ASSIGNMENT - Print all records exactly, leaving nothing out.

RECORDS SHOWN -
◆ ◆ ◆ ◆ ◆ ◆ ◆

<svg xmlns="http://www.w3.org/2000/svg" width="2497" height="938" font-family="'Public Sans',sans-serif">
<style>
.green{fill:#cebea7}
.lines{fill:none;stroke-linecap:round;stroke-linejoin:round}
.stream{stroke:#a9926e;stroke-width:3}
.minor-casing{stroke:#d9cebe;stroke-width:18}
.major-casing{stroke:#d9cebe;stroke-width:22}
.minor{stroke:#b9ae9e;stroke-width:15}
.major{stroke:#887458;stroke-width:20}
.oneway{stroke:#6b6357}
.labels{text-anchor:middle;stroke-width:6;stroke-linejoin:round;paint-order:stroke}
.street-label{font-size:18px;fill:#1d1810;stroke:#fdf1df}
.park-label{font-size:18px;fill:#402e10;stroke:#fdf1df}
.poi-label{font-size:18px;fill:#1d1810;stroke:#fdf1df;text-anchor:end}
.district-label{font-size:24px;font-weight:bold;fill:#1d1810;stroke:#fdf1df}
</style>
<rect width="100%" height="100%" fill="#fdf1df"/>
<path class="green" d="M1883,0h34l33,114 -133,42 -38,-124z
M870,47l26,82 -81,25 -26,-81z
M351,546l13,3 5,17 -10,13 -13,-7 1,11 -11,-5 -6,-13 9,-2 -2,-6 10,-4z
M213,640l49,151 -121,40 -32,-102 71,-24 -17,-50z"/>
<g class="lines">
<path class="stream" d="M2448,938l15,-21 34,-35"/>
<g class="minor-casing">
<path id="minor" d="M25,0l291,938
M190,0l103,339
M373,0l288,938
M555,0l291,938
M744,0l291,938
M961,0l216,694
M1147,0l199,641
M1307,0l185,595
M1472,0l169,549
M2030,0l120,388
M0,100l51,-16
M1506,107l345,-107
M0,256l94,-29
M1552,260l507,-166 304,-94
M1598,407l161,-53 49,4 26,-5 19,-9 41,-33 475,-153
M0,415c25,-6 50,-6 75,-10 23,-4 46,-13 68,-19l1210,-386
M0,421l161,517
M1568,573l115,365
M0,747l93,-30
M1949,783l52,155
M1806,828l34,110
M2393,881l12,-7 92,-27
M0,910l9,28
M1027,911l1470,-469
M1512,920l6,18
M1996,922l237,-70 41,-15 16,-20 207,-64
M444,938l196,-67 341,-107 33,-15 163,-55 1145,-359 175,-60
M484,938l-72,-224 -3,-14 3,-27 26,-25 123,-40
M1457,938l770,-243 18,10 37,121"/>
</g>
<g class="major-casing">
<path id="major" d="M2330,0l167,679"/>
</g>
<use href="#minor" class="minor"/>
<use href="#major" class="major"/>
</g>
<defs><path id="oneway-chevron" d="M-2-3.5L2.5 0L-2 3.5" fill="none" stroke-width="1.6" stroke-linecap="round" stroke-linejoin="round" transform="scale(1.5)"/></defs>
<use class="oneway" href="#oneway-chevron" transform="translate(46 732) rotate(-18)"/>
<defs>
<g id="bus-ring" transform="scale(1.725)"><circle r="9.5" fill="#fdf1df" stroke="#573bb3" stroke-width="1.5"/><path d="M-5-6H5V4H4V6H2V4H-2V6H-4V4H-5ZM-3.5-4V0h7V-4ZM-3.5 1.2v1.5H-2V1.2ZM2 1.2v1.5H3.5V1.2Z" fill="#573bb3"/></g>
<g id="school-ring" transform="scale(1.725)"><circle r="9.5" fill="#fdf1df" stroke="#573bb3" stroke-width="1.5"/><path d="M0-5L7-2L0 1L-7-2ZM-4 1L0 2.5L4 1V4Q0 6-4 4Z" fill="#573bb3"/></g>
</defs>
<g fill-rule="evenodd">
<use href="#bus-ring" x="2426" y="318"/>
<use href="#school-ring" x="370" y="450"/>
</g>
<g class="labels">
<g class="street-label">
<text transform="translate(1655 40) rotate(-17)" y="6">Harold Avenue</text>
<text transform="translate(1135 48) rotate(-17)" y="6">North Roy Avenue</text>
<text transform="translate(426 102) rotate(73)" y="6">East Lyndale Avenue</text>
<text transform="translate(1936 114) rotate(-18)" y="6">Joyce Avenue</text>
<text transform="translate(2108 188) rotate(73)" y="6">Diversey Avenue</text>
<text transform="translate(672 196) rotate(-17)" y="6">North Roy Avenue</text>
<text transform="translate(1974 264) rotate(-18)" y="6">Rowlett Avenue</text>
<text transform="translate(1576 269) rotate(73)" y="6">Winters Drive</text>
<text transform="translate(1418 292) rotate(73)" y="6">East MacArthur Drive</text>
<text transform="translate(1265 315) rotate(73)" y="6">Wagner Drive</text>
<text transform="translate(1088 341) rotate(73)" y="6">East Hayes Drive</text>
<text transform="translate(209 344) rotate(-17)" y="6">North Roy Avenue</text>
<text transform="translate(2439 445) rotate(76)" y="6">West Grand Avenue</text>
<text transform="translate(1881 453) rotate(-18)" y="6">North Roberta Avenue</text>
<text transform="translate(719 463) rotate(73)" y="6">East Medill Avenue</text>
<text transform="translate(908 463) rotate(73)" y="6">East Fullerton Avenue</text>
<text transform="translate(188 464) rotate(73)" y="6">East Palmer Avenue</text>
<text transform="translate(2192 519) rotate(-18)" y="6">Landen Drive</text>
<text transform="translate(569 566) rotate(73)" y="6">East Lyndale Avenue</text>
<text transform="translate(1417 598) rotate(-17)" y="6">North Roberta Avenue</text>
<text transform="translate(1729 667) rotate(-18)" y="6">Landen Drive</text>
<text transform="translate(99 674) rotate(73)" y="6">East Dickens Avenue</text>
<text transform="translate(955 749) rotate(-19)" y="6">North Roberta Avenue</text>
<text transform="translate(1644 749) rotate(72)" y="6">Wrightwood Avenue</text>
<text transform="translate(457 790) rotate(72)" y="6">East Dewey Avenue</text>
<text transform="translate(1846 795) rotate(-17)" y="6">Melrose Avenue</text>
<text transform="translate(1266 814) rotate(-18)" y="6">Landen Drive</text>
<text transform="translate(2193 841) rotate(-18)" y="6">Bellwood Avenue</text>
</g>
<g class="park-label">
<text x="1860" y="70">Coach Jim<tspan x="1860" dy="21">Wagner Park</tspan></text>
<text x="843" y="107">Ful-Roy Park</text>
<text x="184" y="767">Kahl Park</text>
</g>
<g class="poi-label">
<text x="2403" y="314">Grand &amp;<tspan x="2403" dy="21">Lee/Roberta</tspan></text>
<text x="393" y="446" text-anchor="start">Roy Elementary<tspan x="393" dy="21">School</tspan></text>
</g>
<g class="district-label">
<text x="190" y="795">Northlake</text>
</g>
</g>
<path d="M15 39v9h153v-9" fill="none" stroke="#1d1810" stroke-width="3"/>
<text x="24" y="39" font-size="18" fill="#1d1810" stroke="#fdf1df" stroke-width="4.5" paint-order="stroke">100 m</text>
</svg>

◆ ◆ ◆ ◆ ◆ ◆ ◆

EXERCISE RESULT -
<svg xmlns="http://www.w3.org/2000/svg" width="2497" height="938" font-family="'Public Sans',sans-serif">
<style>
.green{fill:#cebea7}
.lines{fill:none;stroke-linecap:round;stroke-linejoin:round}
.stream{stroke:#a9926e;stroke-width:3}
.minor-casing{stroke:#d9cebe;stroke-width:18}
.major-casing{stroke:#d9cebe;stroke-width:22}
.minor{stroke:#b9ae9e;stroke-width:15}
.major{stroke:#887458;stroke-width:20}
.oneway{stroke:#6b6357}
.labels{text-anchor:middle;stroke-width:6;stroke-linejoin:round;paint-order:stroke}
.street-label{font-size:18px;fill:#1d1810;stroke:#fdf1df}
.park-label{font-size:18px;fill:#402e10;stroke:#fdf1df}
.poi-label{font-size:18px;fill:#1d1810;stroke:#fdf1df;text-anchor:end}
.district-label{font-size:24px;font-weight:bold;fill:#1d1810;stroke:#fdf1df}
</style>
<rect width="100%" height="100%" fill="#fdf1df"/>
<path class="green" d="M1883,0h34l33,114 -133,42 -38,-124z
M870,47l26,82 -81,25 -26,-81z
M351,546l13,3 5,17 -10,13 -13,-7 1,11 -11,-5 -6,-13 9,-2 -2,-6 10,-4z
M213,640l49,151 -121,40 -32,-102 71,-24 -17,-50z"/>
<g class="lines">
<path class="stream" d="M2448,938l15,-21 34,-35"/>
<g class="minor-casing">
<path id="minor" d="M25,0l291,938
M190,0l103,339
M373,0l288,938
M555,0l291,938
M744,0l291,938
M961,0l216,694
M1147,0l199,641
M1307,0l185,595
M1472,0l169,549
M2030,0l120,388
M0,100l51,-16
M1506,107l345,-107
M0,256l94,-29
M1552,260l507,-166 304,-94
M1598,407l161,-53 49,4 26,-5 19,-9 41,-33 475,-153
M0,415c25,-6 50,-6 75,-10 23,-4 46,-13 68,-19l1210,-386
M0,421l161,517
M1568,573l115,365
M0,747l93,-30
M1949,783l52,155
M1806,828l34,110
M2393,881l12,-7 92,-27
M0,910l9,28
M1027,911l1470,-469
M1512,920l6,18
M1996,922l237,-70 41,-15 16,-20 207,-64
M444,938l196,-67 341,-107 33,-15 163,-55 1145,-359 175,-60
M484,938l-72,-224 -3,-14 3,-27 26,-25 123,-40
M1457,938l770,-243 18,10 37,121"/>
</g>
<g class="major-casing">
<path id="major" d="M2330,0l167,679"/>
</g>
<use href="#minor" class="minor"/>
<use href="#major" class="major"/>
</g>
<defs><path id="oneway-chevron" d="M-2-3.5L2.5 0L-2 3.5" fill="none" stroke-width="1.6" stroke-linecap="round" stroke-linejoin="round" transform="scale(1.5)"/></defs>
<use class="oneway" href="#oneway-chevron" transform="translate(46 732) rotate(-18)"/>
<defs>
<g id="bus-ring" transform="scale(1.725)"><circle r="9.5" fill="#fdf1df" stroke="#573bb3" stroke-width="1.5"/><path d="M-5-6H5V4H4V6H2V4H-2V6H-4V4H-5ZM-3.5-4V0h7V-4ZM-3.5 1.2v1.5H-2V1.2ZM2 1.2v1.5H3.5V1.2Z" fill="#573bb3"/></g>
<g id="school-ring" transform="scale(1.725)"><circle r="9.5" fill="#fdf1df" stroke="#573bb3" stroke-width="1.5"/><path d="M0-5L7-2L0 1L-7-2ZM-4 1L0 2.5L4 1V4Q0 6-4 4Z" fill="#573bb3"/></g>
</defs>
<g fill-rule="evenodd">
<use href="#bus-ring" x="2426" y="318"/>
<use href="#school-ring" x="370" y="450"/>
</g>
<g class="labels">
<g class="street-label">
<text transform="translate(1655 40) rotate(-17)" y="6">Harold Avenue</text>
<text transform="translate(1135 48) rotate(-17)" y="6">North Roy Avenue</text>
<text transform="translate(426 102) rotate(73)" y="6">East Lyndale Avenue</text>
<text transform="translate(1936 114) rotate(-18)" y="6">Joyce Avenue</text>
<text transform="translate(2108 188) rotate(73)" y="6">Diversey Avenue</text>
<text transform="translate(672 196) rotate(-17)" y="6">North Roy Avenue</text>
<text transform="translate(1974 264) rotate(-18)" y="6">Rowlett Avenue</text>
<text transform="translate(1576 269) rotate(73)" y="6">Winters Drive</text>
<text transform="translate(1418 292) rotate(73)" y="6">East MacArthur Drive</text>
<text transform="translate(1265 315) rotate(73)" y="6">Wagner Drive</text>
<text transform="translate(1088 341) rotate(73)" y="6">East Hayes Drive</text>
<text transform="translate(209 344) rotate(-17)" y="6">North Roy Avenue</text>
<text transform="translate(2439 445) rotate(76)" y="6">West Grand Avenue</text>
<text transform="translate(1881 453) rotate(-18)" y="6">North Roberta Avenue</text>
<text transform="translate(719 463) rotate(73)" y="6">East Medill Avenue</text>
<text transform="translate(908 463) rotate(73)" y="6">East Fullerton Avenue</text>
<text transform="translate(188 464) rotate(73)" y="6">East Palmer Avenue</text>
<text transform="translate(2192 519) rotate(-18)" y="6">Landen Drive</text>
<text transform="translate(569 566) rotate(73)" y="6">East Lyndale Avenue</text>
<text transform="translate(1417 598) rotate(-17)" y="6">North Roberta Avenue</text>
<text transform="translate(1729 667) rotate(-18)" y="6">Landen Drive</text>
<text transform="translate(99 674) rotate(73)" y="6">East Dickens Avenue</text>
<text transform="translate(955 749) rotate(-19)" y="6">North Roberta Avenue</text>
<text transform="translate(1644 749) rotate(72)" y="6">Wrightwood Avenue</text>
<text transform="translate(457 790) rotate(72)" y="6">East Dewey Avenue</text>
<text transform="translate(1846 795) rotate(-17)" y="6">Melrose Avenue</text>
<text transform="translate(1266 814) rotate(-18)" y="6">Landen Drive</text>
<text transform="translate(2193 841) rotate(-18)" y="6">Bellwood Avenue</text>
</g>
<g class="park-label">
<text x="1860" y="70">Coach Jim<tspan x="1860" dy="21">Wagner Park</tspan></text>
<text x="843" y="107">Ful-Roy Park</text>
<text x="184" y="767">Kahl Park</text>
</g>
<g class="poi-label">
<text x="2403" y="314">Grand &amp;<tspan x="2403" dy="21">Lee/Roberta</tspan></text>
<text x="393" y="446" text-anchor="start">Roy Elementary<tspan x="393" dy="21">School</tspan></text>
</g>
<g class="district-label">
<text x="190" y="795">Northlake</text>
</g>
</g>
<path d="M15 39v9h153v-9" fill="none" stroke="#1d1810" stroke-width="3"/>
<text x="24" y="39" font-size="18" fill="#1d1810" stroke="#fdf1df" stroke-width="4.5" paint-order="stroke">100 m</text>
</svg>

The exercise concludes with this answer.